__Excerto do texto__

###

Só depois de alguma insistência, os proponentes conseguiram ter alguma reacção à sua proposta. Ficaram, então, a saber que os órgãos do Agrupamento de Escolas de Azeitão a rejeitaram, alegando, nomeadamente, que a figura de Frei Agostinho da Cruz é “pouco abrangente”. Na mesma ocasião, segundo se soube, também foi rejeitada uma outra proposta, que desejava dar à instituição o nome “Serra da Arrábida”.
Quando soube do sucedido, fiquei estupefacto, tratando-se de uma instituição de ensino que também deveria ser de cultura, estando em causa um organismo público que deveria zelar pela valorização e promoção entre as crianças e jovens dos valores locais mais importantes, nomeadamente aqueles que têm expressão nacional e até internacional.

###

__Secção de dados__
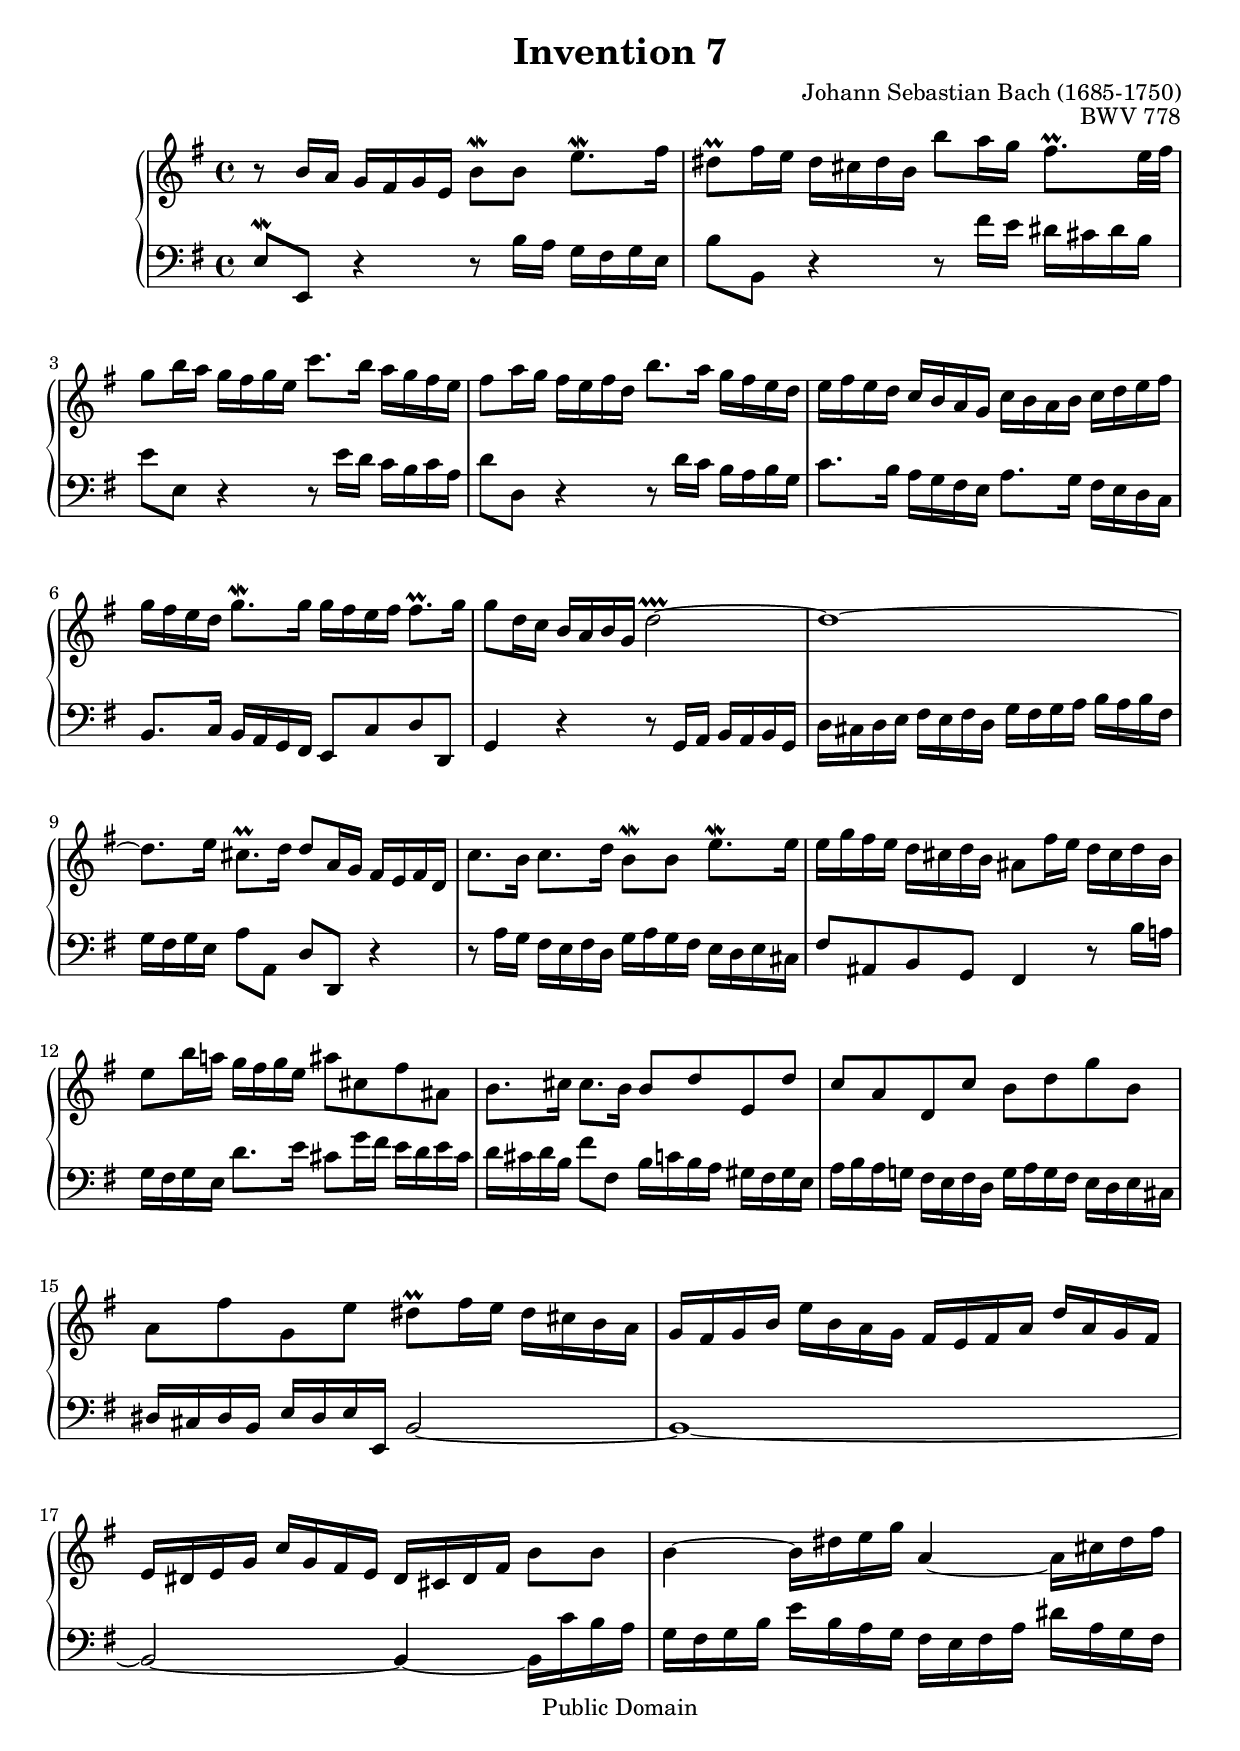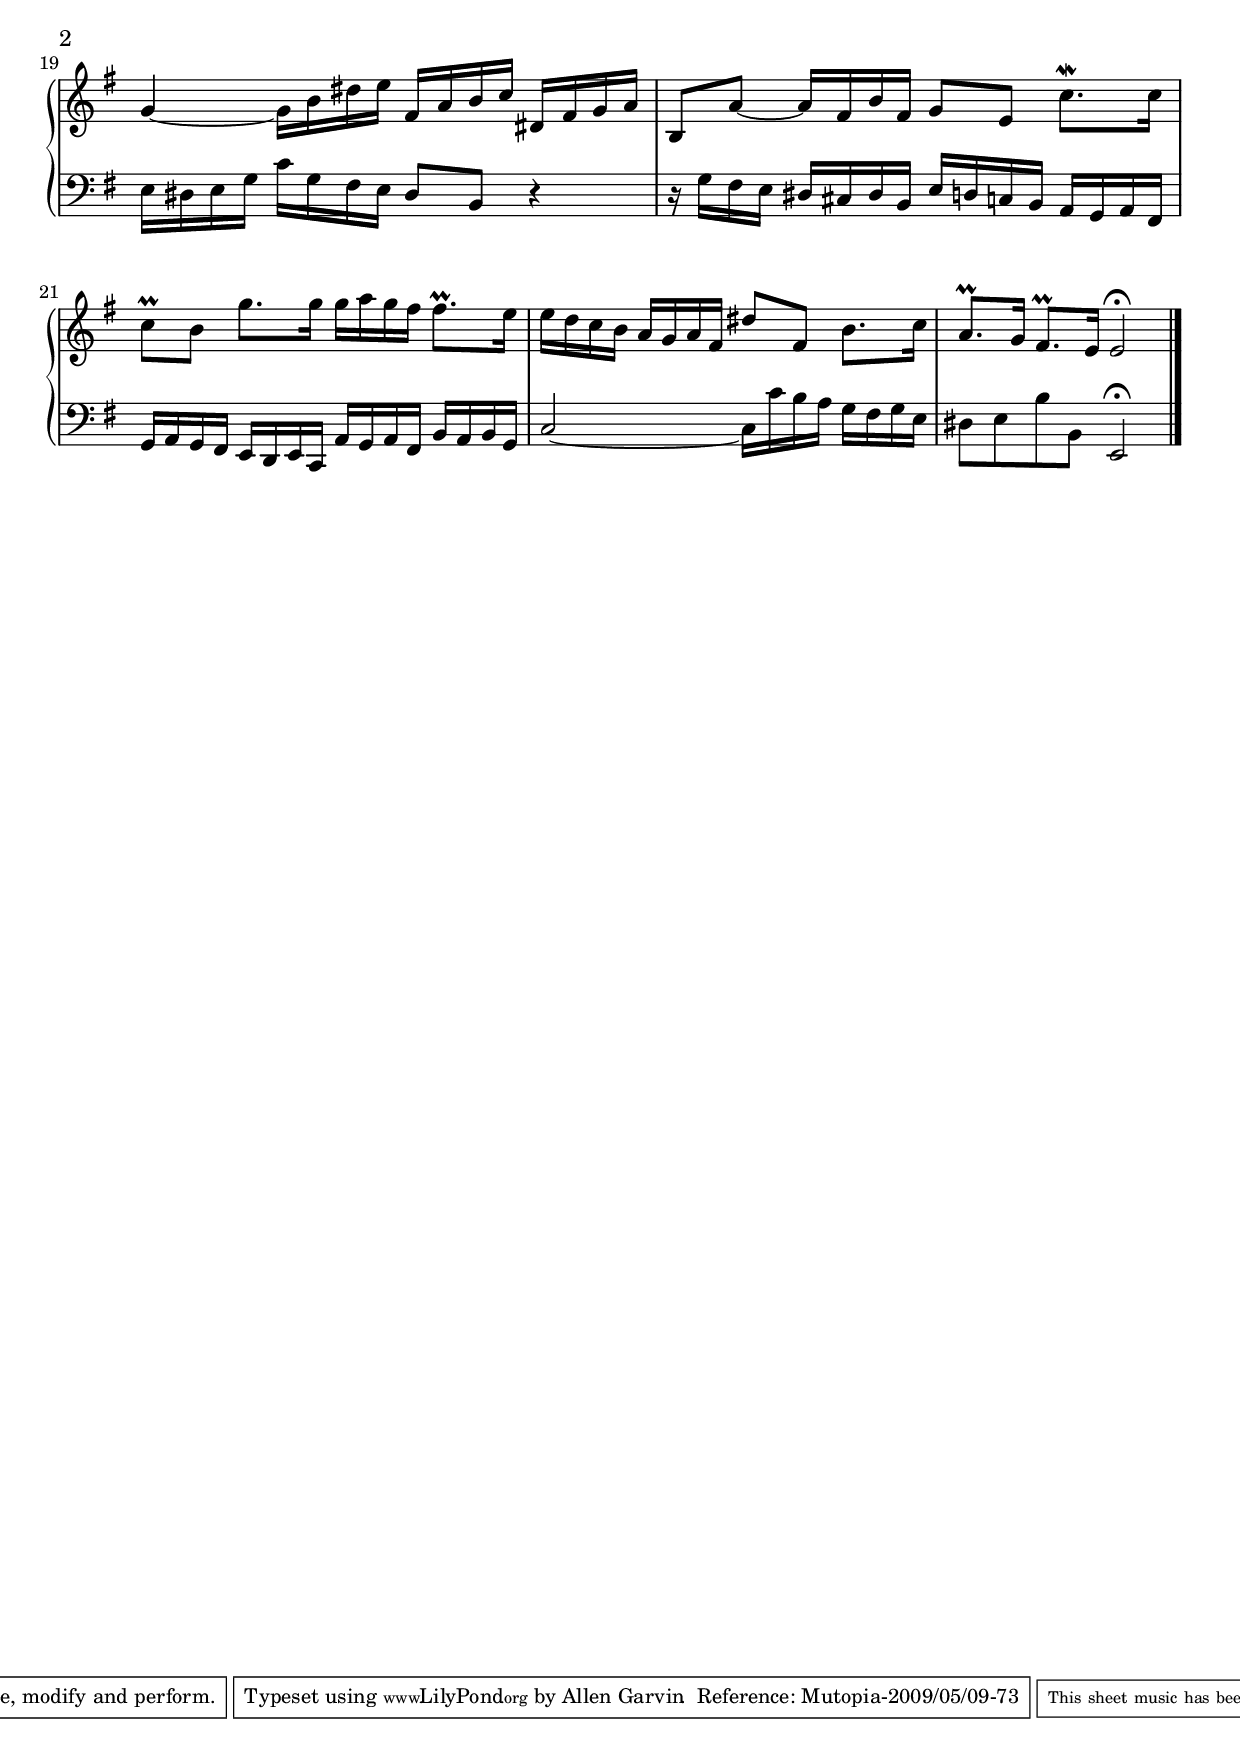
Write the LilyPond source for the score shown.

###

__Tarefas a realizar__
(1) No excerto sobre o nome proposto para a escola, que argumento invocaram os órgãos do Agrupamento de Escolas de Azeitão para rejeitar a proposta?
(2) Reproduza palavra por palavra o trecho do excerto sobre o nome proposto para a escola que vai de "Quando soube do" até "e até internacional.".
(3) Prolongue o texto sobre a rejeição do nome de Frei Agostinho da Cruz para a escola, começando depois da última frase apresentada.

__Em resposta__
(1) Alegaram que a figura de Frei Agostinho da Cruz é "pouco abrangente".

(2)
Quando soube do sucedido, fiquei estupefacto, tratando-se de uma instituição de ensino que também deveria ser de cultura, estando em causa um organismo público que deveria zelar pela valorização e promoção entre as crianças e jovens dos valores locais mais importantes, nomeadamente aqueles que têm expressão nacional e até internacional.

(3)
Recordei-me do passado, do tempo em que Frei Agostinho foi rejeitado por gente da mesma casa. Alegava-se que não era digno ter ali como referência “um padre” (espantemo-nos), mesmo sendo a sua poesia e a sua postura cívica tão importantes e reconhecidas. Pela mesma época, também se alegou que o nome de Zeca Afonso deveria ser posto de parte, porque era indigno ter ali “um comunista” como patrono (pasmemo-nos), apesar de ter sido professor nessa realidade escolar.
O cantautor José Afonso apreciava bastante Frei Agostinho da Cruz e a sua poesia, tal como ficou provado num livro de Albérico Afonso Costa. Infelizmente, no tempo cinzento e inculto em que vivemos, há quem tenha medo do poeta arrábido, talvez por ter proclamado nos seus versos não haver “melhor manjar que liberdade”.